[PATCH] uhttpd: Increase default certificate validate from 2 to 10 years

Paul Oranje por at oranjevos.nl
Tue Sep 1 06:35:41 EDT 2020



> Op 1 sep. 2020, om 01:21 heeft Daniel Golle <daniel at makrotopia.org> het volgende geschreven:
> 
> On Tue, Sep 01, 2020 at 06:45:02AM +0800, Yousong Zhou wrote:
>> It's worth mentioning that recent versions of macos since 10.15 have a
>> restriction on certificate validity period, self-signed or not.  It's
>> a strong restriction that the browser ui will have no buttons or knobs
>> to bypass the certificate validation, rendering such sites
>> inaccessible.  I remembered it's also a system wide enforcement that
>> chrome on macos also respects this.
>> 
>> [1] Requirements for trusted certificates in iOS 13 and macOS 10.15,
>> https://support.apple.com/en-us/HT210176
>> 
>>> TLS server certificates must have a validity period of 825 days or fewer (as expressed in the NotBefore and NotAfter fields of the certificate).
>> 
>> [2] About upcoming limits on trusted certificates,
>> https://support.apple.com/en-us/HT211025
>> 
>>> TLS server certificates issued on or after September 1, 2020 00:00 GMT/UTC must not have a validity period greater than 398 days.
> 
> There it also says:
> 'This change will not affect certificates issued from user-added or
> administrator-added Root CAs.'
> 
> So why not force users of devices owned by $$$megacorp to install the
> self-signed as an additional CA?
> 
> This could even be done via an installation tool, downloading the
> certificate from the router using a built-in copy of wolfssl or
> whatever, ignoring the certificates validity.
> 
> Executing the installation program on $$$megacorp-os will of course
> trigger a cascade of extremely scary looking warnings and may require
> changing system settings to even allow running it at all.

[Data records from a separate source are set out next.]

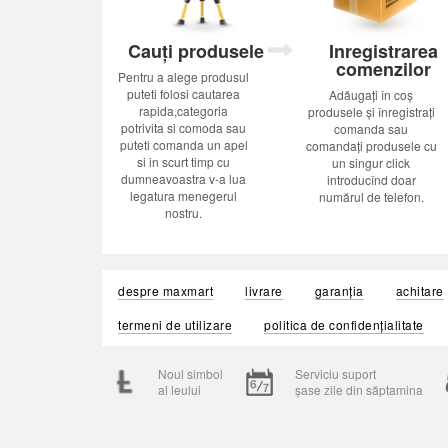
Cauți produsele
Inregistrarea
comenzilor
Pentru a alege produsul
puteti folosi cautarea
Adăugați în coș
rapida,categoria
produsele și înregistrați
potrivita si comoda sau
comanda sau
puteti comanda un apel
comandați produsele cu
si in scurt timp cu
un singur click
dumneavoastra v-a lua
introducînd doar
legatura menegerul
numărul de telefon.
nostru.
despre maxmart
livrare
garanția
achitare
termeni de utilizare
politica de confidențialitate
Noul simbol
Serviciu suport
al leului
șase zile din săptamina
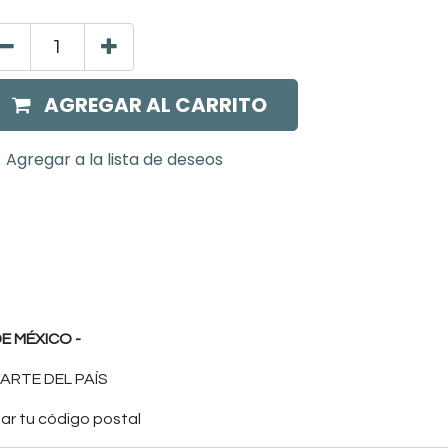
AGREGAR AL CARRITO
Agregar a la lista de deseos
E MÉXICO -
ARTE DEL PAÍS
ar tu código postal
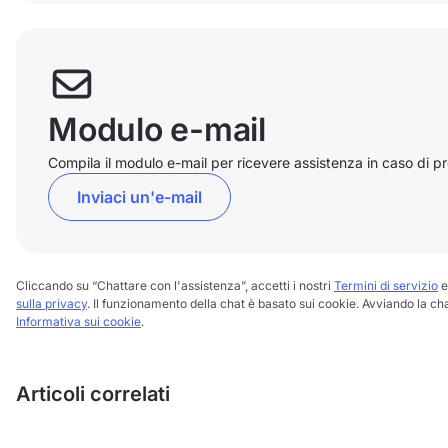
Modulo e-mail
Compila il modulo e-mail per ricevere assistenza in caso di p
Inviaci un'e-mail
Cliccando su “Chattare con l'assistenza”, accetti i nostri
Termini di servizio
e
sulla privacy
. Il funzionamento della chat è basato sui cookie. Avviando la chat,
Informativa sui cookie
.
Articoli correlati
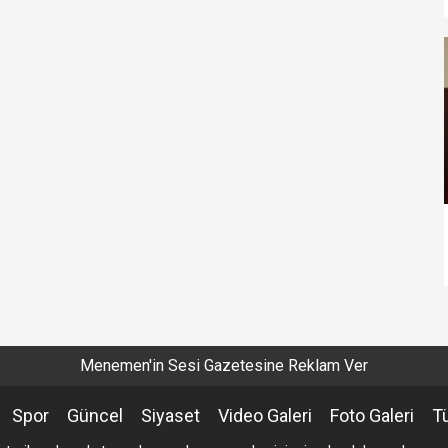
Menemen'in Sesi Gazetesine Reklam Ver
Spor
Güncel
Siyaset
Video Galeri
Foto Galeri
T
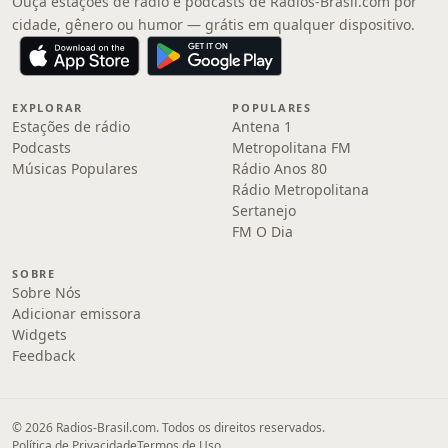
Ouça estações de rádio e podcasts de Radios-Brasil.com por
cidade, gênero ou humor — grátis em qualquer dispositivo.
EXPLORAR
POPULARES
Estações de rádio
Antena 1
Podcasts
Metropolitana FM
Músicas Populares
Rádio Anos 80
Rádio Metropolitana
Sertanejo
FM O Dia
SOBRE
Sobre Nós
Adicionar emissora
Widgets
Feedback
© 2026 Radios-Brasil.com. Todos os direitos reservados.
Política de Privacidade
Termos de Uso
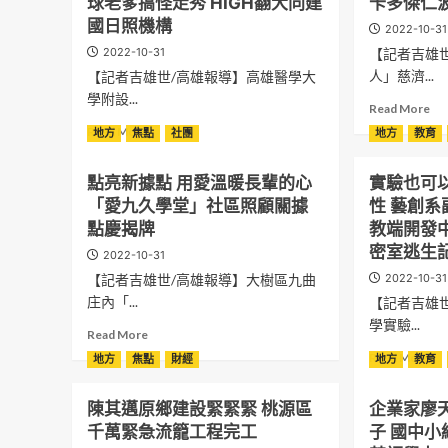
球老爹搞怪走秀 HIGH翻大同建
卡多傑仁
國日照機構
2022-10-31
2022-10-31
【記者吉雄
人」慈濟...
【記者吉雄世/高雄報導】高雄醫學大
學附設...
Re
Read More
mo
Read
Read More
地方
焦點
社團
地方
教育
ab
more
無
about
點亮新據點 用愛溫暖長輩的心
實驗也可
畏
相
大
「愛九久學堂」社區照顧關據
性 藝創系
隔
愛
四
點慶揭牌
教端開發
奉
世
密室逃生
2022-10-31
獻
代
無
【記者吉雄世/高雄報導】大樹區九曲
2022-10-31
的
所
萬
庄內「...
【記者吉雄
求
聖
學實驗...
Read
付
Read More
節
more
出
Re
創
Read More
地方
焦點
財經
地方
教育
about
圓
mo
意
點
尼
ab
賽
陳其邁原鄉建設緊緊緊 桃源區
企業家廖
亮
泊
實
8
新
爾
千萬緊急流籠工程完工
子 國中
驗
旬
據
普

Another
> cascade of warnings will have to be dealt with when adding the
> self-signed as user-added Root CA.
> I'm pretty sure things like this are needed quite often in Intranet
> environments and shouldn't be hard to implement or document the stepts
> in the Wiki.
> After all, I wouldn't worry about any of this too much as long as there
> is /some/ way to make it work. And users of $$$megacorp-os are
> completely used to these kind of procedures as they are required all
> the time to get things working (unless you bought them through
> $$$megacorp-store which prohibits the use of FOSS licences, despite the
> fact that $$$megacorp-os is of course built on the shoulders of the
> FOSS movement and itself in great parts published under FOSS licences).
> 
> Just my 2 cents...
> 
> 
> 
>> 
>> Regards,
>>               yousong
>> 
Why not apply kind of same policy as with the initial password?
So at first boot just HTTP and a message prompting the user to switch to https with instructions for importing/setting the certificate.